"In January, a preliminary investigation found that He deliberately sidestepped regulations, dodged oversight, and used fake ethical review documents, according to Chinese media. (No official report was ever publicly released.) But as the scandal unfolded over the past 3 months, many Chinese ethicists and researchers noted that the most relevant regulations date back to 2003 and need updating in light of CRISPR’s emergence and other research advances.
The new rules cover experiments that involve gene editing, the transfer of genes or attempts to regulate gene expression, the use of stem cells, and other “high-risk” technologies in humans or in human organs or embryos that would be implanted in a person. All would require approval by a yet-to-be-specified agency under the State Council, the country’s highest administrative authority."

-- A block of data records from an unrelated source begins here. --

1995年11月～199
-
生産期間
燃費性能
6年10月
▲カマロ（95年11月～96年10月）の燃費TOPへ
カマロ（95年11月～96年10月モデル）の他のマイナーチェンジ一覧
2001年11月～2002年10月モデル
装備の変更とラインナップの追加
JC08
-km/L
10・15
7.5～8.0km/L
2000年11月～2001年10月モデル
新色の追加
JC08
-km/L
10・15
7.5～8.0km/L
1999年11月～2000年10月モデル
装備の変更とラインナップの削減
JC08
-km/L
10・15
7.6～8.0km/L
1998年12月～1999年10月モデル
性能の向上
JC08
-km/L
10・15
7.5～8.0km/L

If they needed new rules, that may or may not suggest the issue is unclear
Anyway, this question you ask seems to lead to a question I asked back on 26/11/18
"I.e. is the claim about it being permitted or about it actually happening?"
To attempt an answer to my own question, I would point out the claim's first sentence says
YES coupons will pay IF$1 if there is a documented or otherwise verifiable case of intentional human germ-line genetic manipulation before 1/1/2020.
I don't see a requirement for it to be legal elsewhere in the claim
I also note the judge statement says
"In order to be judged true, a human individual has to exist whose germ-line cells contain a genetic modification, and there has to be some reasonable evidence that the individual can biologically (and legally) have progeny that inherit that modification."
These seem to be implying that if an individual exists then it has been allowed to happen. I do concede it may be possible to read the third paragraph providing background to the issue makes it seem as if the question is about whether the event is 'ethically allowed to happen'. Does existence such individuals mean it has been allowed to happen, even though there perhaps were rules against it they perhaps weren't strong enough to prevent it? Anyway it appears to me that the third paragraph is just background info about the issue and doesn't seem to add any requirements to the claim whether that is for the procedure to have to be legal or anything else.
(7886 crandles still holding +302)
> On 03 March 2019 at 22:00 Neal Gafter <firstname.lastname@example.org> wrote:
> Do we believe this work was legally permitted when and where it occurred?